What steps would I take to advise the desk in London of how to respond to this crisis? I set out a few embarrassing platitudes about gathering information from all sides, before coming to a firm opinion and a clear course of action. When I’d finished, my interviewer leaned back in his chair.

“There is a crucial question you haven’t asked yourself,” he said.

“There is?”

“Why do we need to have a strong, settled opinion about this conflict at all?”

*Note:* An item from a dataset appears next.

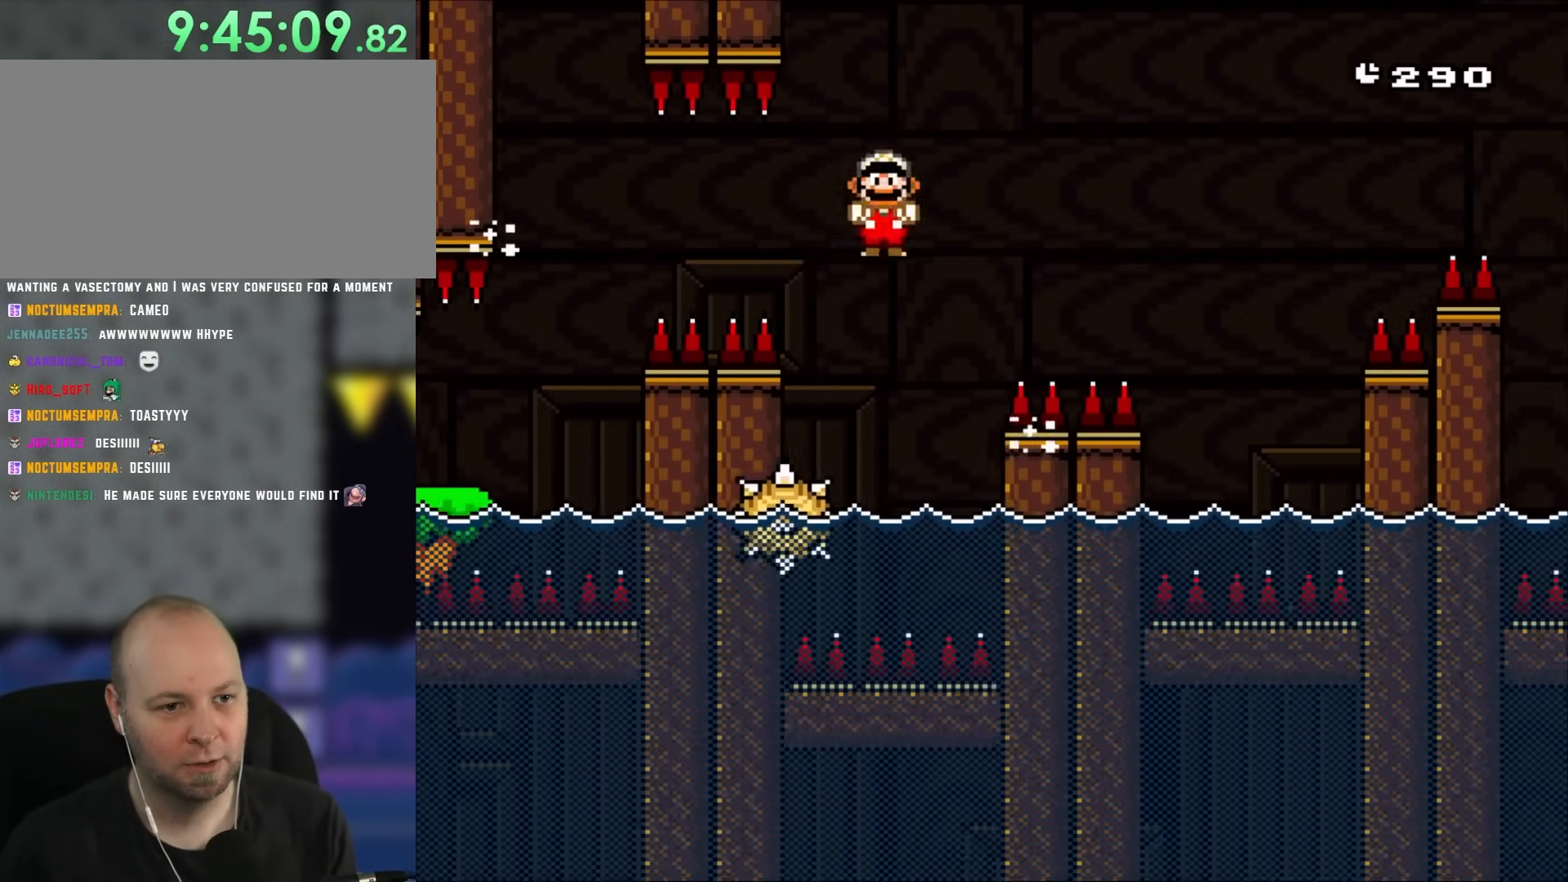
{"buttons": ["A", "X", "DPAD_LEFT"], "events": [[83, "DPAD_LEFT", "down"], [83, "DPAD_RIGHT", "up"], [183, "DPAD_LEFT", "up"], [200, "DPAD_RIGHT", "down"], [383, "DPAD_RIGHT", "up"], [383, "DPAD_UP", "down"], [417, "DPAD_LEFT", "down"], [417, "DPAD_UP", "up"]]}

In the years since, as strong, settled opinions about everything from homeschooling to hijabs have apparently become essential markers of personal identity, I’ve often been reminded of that put-down. It came to mind watching Oprah’s interview with Meghan and Harry and the inevitable, fevered which-side-are-you-on? arguments that followed. “Do I need to have a strong, settled opinion about this?” a voice in my head asked. On balance, I guessed, “probably not”.”